• [Problem to solve]
Go through the entries below and copy each line containing the word "Life".

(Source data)
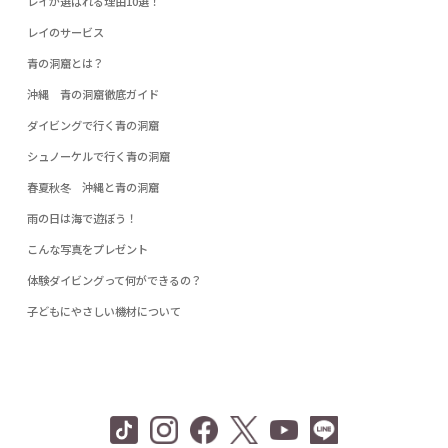
レイが選ばれる理由10選！
レイのサービス
青の洞窟とは？
沖縄 青の洞窟徹底ガイド
ダイビングで行く青の洞窟
シュノーケルで行く青の洞窟
春夏秋冬 沖縄と青の洞窟
雨の日は海で遊ぼう！
こんな写真をプレゼント
体験ダイビングって何ができるの？
子どもにやさしい機材について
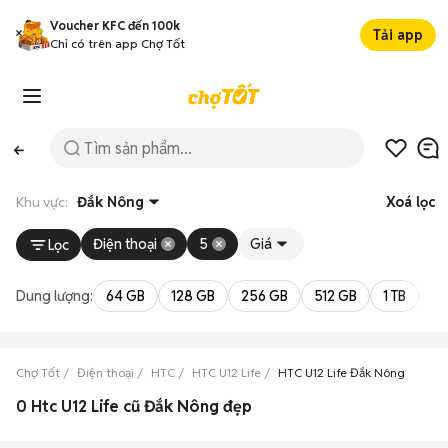
Voucher KFC đến 100k
Tải app
Chỉ có trên app Chợ Tốt
Khu vực:
Đắk Nông
Xoá lọc
Điện thoại
5
Giá
Lọc
Dung lượng:
64 GB
128 GB
256 GB
512 GB
1 TB
2 
Chợ Tốt
Điện thoại
HTC
HTC U12 Life
HTC U12 Life Đắk Nông
0 Htc U12 Life cũ Đắk Nông đẹp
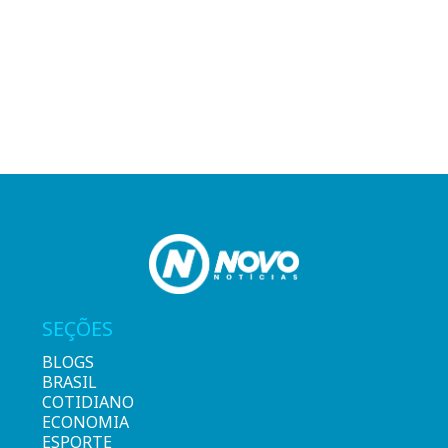
SEÇÕES
BLOGS
BRASIL
COTIDIANO
ECONOMIA
ESPORTE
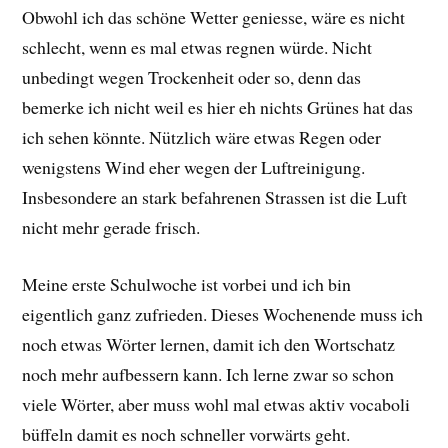
Obwohl ich das schöne Wetter geniesse, wäre es nicht
schlecht, wenn es mal etwas regnen würde. Nicht
unbedingt wegen Trockenheit oder so, denn das
bemerke ich nicht weil es hier eh nichts Grünes hat das
ich sehen könnte. Nützlich wäre etwas Regen oder
wenigstens Wind eher wegen der Luftreinigung.
Insbesondere an stark befahrenen Strassen ist die Luft
nicht mehr gerade frisch.
Meine erste Schulwoche ist vorbei und ich bin
eigentlich ganz zufrieden. Dieses Wochenende muss ich
noch etwas Wörter lernen, damit ich den Wortschatz
noch mehr aufbessern kann. Ich lerne zwar so schon
viele Wörter, aber muss wohl mal etwas aktiv vocaboli
büffeln damit es noch schneller vorwärts geht.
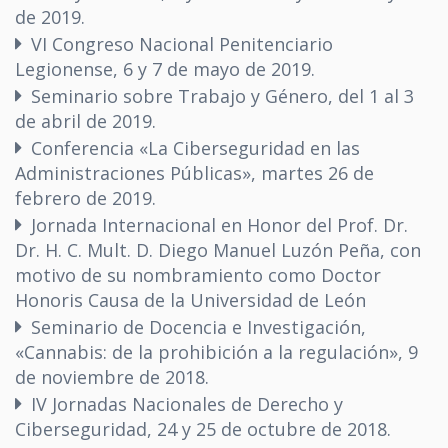
de 2019.
VI Congreso Nacional Penitenciario
Legionense, 6 y 7 de mayo de 2019.
Seminario sobre Trabajo y Género, del 1 al 3
de abril de 2019.
Conferencia «La Ciberseguridad en las
Administraciones Públicas», martes 26 de
febrero de 2019.
Jornada Internacional en Honor del Prof. Dr.
Dr. H. C. Mult. D. Diego Manuel Luzón Peña, con
motivo de su nombramiento como Doctor
Honoris Causa de la Universidad de León
Seminario de Docencia e Investigación,
«Cannabis: de la prohibición a la regulación», 9
de noviembre de 2018.
IV Jornadas Nacionales de Derecho y
Ciberseguridad, 24 y 25 de octubre de 2018.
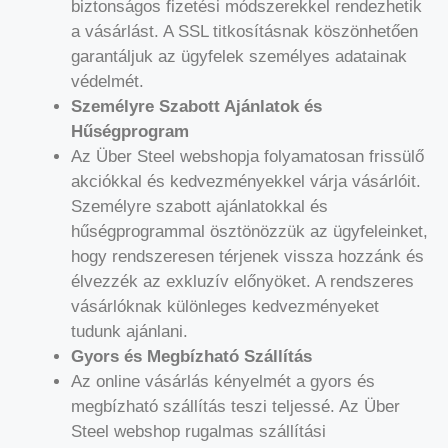
biztonságos fizetési módszerekkel rendezhetik
a vásárlást. A SSL titkosításnak köszönhetően
garantáljuk az ügyfelek személyes adatainak
védelmét.
Személyre Szabott Ajánlatok és
Hűségprogram
Az Über Steel webshopja folyamatosan frissülő
akciókkal és kedvezményekkel várja vásárlóit.
Személyre szabott ajánlatokkal és
hűségprogrammal ösztönözzük az ügyfeleinket,
hogy rendszeresen térjenek vissza hozzánk és
élvezzék az exkluzív előnyöket. A rendszeres
vásárlóknak különleges kedvezményeket
tudunk ajánlani.
Gyors és Megbízható Szállítás
Az online vásárlás kényelmét a gyors és
megbízható szállítás teszi teljessé. Az Über
Steel webshop rugalmas szállítási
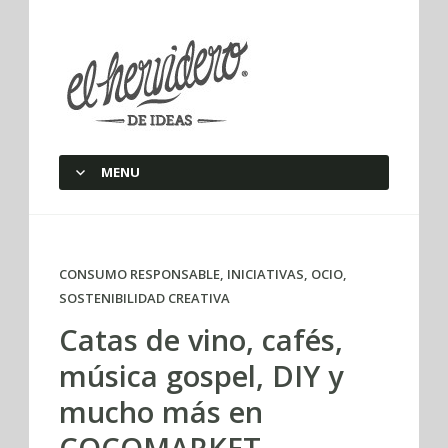
elherviderodeideas
MENU
SKIP TO CONTENT
CONSUMO RESPONSABLE
,
INICIATIVAS
,
OCIO
,
SOSTENIBILIDAD CREATIVA
Catas de vino, cafés,
música gospel, DIY y
mucho más en
COCOMARKET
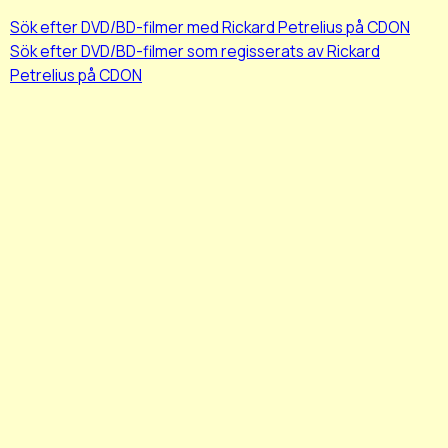
Sök efter DVD/BD-filmer med Rickard Petrelius på CDON
Sök efter DVD/BD-filmer som regisserats av Rickard
Petrelius på CDON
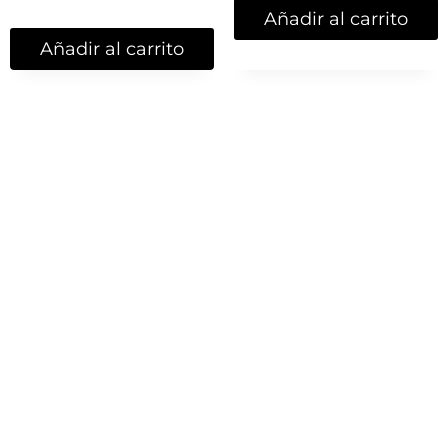
Añadir al carrito
Añadir al carrito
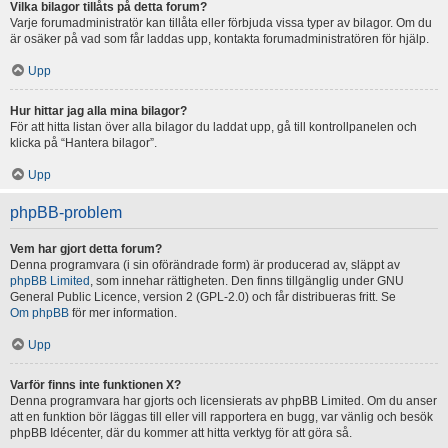
Vilka bilagor tillåts på detta forum?
Varje forumadministratör kan tillåta eller förbjuda vissa typer av bilagor. Om du
är osäker på vad som får laddas upp, kontakta forumadministratören för hjälp.
Upp
Hur hittar jag alla mina bilagor?
För att hitta listan över alla bilagor du laddat upp, gå till kontrollpanelen och
klicka på “Hantera bilagor”.
Upp
phpBB-problem
Vem har gjort detta forum?
Denna programvara (i sin oförändrade form) är producerad av, släppt av
phpBB Limited
, som innehar rättigheten. Den finns tillgänglig under GNU
General Public Licence, version 2 (GPL-2.0) och får distribueras fritt. Se
Om phpBB
för mer information.
Upp
Varför finns inte funktionen X?
Denna programvara har gjorts och licensierats av phpBB Limited. Om du anser
att en funktion bör läggas till eller vill rapportera en bugg, var vänlig och besök
phpBB Idécenter, där du kommer att hitta verktyg för att göra så.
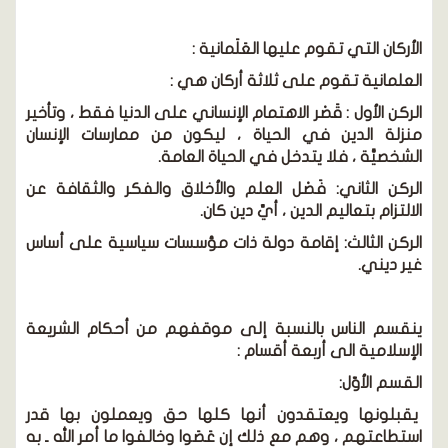
الأركان التي تقوم عليها العَلَمانية :
العلمانية تقوم على ثلاثة أركان هي :
الركن الأول : قَصْر الاهتمام الإنساني على الدنيا فقط ، وتأخير
منزلة الدين في الحياة ، ليكون من ممارسات الإنسان
الشخصيَّة ، فلا يتدخل في الحياة العامة.
الركن الثاني: فَصْل العلم والأخلاق والفكر والثقافة عن
الالتزام بتعاليم الدين ، أيِّ دين كان.
الركن الثالث: إقامة دولة ذات مؤسسات سياسية على أساس
غير ديني.
ينقسم الناس بالنسبة إلى موقفهم من أحكام الشريعة
الإسلامية الى أربعة أقسام :
القسم الأوّل:
يقبلونها ويعتقدون أنها كلها حق ويعملون بها قدر
استطاعتهم ، وهم مع ذلك إن عَصَوا وخالفوا ما أمر الله ـ به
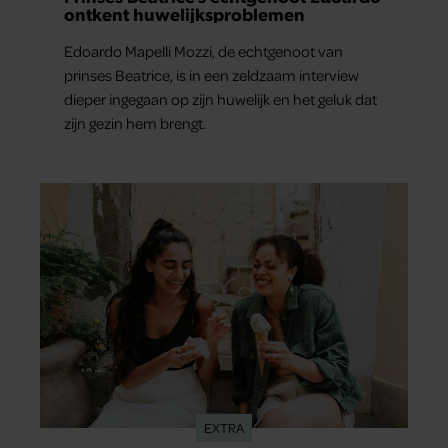
ontkent huwelijksproblemen
Edoardo Mapelli Mozzi, de echtgenoot van
prinses Beatrice, is in een zeldzaam interview
dieper ingegaan op zijn huwelijk en het geluk dat
zijn gezin hem brengt.
EXTRA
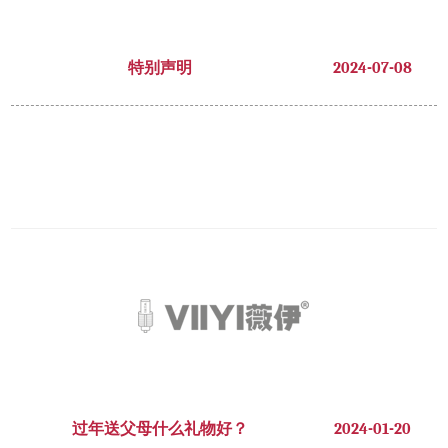
特别声明
2024-07-08
过年送父母什么礼物好？
2024-01-20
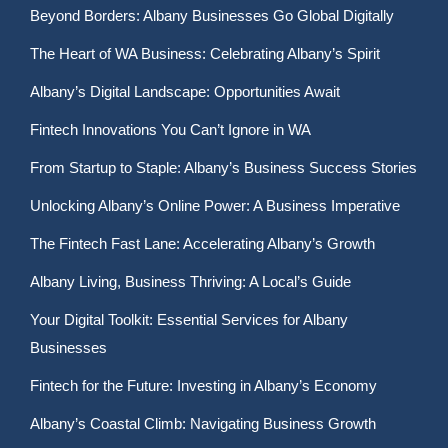
Beyond Borders: Albany Businesses Go Global Digitally
The Heart of WA Business: Celebrating Albany’s Spirit
Albany’s Digital Landscape: Opportunities Await
Fintech Innovations You Can’t Ignore in WA
From Startup to Staple: Albany’s Business Success Stories
Unlocking Albany’s Online Power: A Business Imperative
The Fintech Fast Lane: Accelerating Albany’s Growth
Albany Living, Business Thriving: A Local’s Guide
Your Digital Toolkit: Essential Services for Albany
Businesses
Fintech for the Future: Investing in Albany’s Economy
Albany’s Coastal Climb: Navigating Business Growth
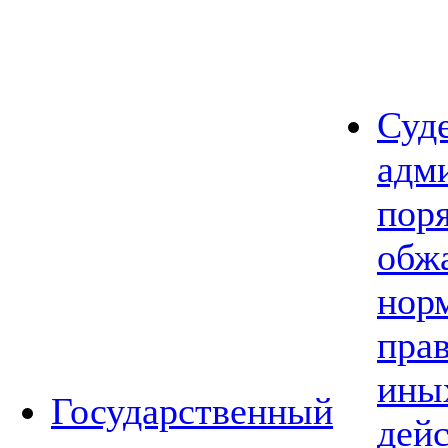
Суд
адм
пор
обж
нор
прав
ины
Государственный
дей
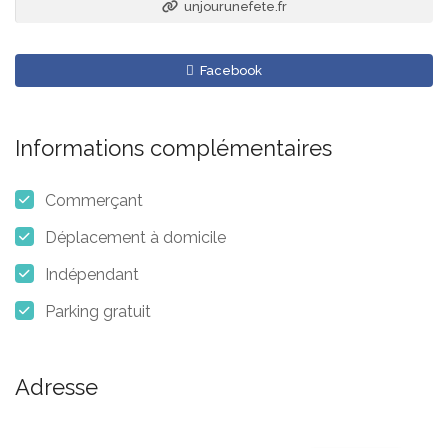
unjourunefete.fr
Facebook
Informations complémentaires
Commerçant
Déplacement à domicile
Indépendant
Parking gratuit
Adresse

• [Result of the task]
HTC U12 Life
HTC U12 Life Đắk Nông
0 Htc U12 Life cũ Đắk Nông đẹp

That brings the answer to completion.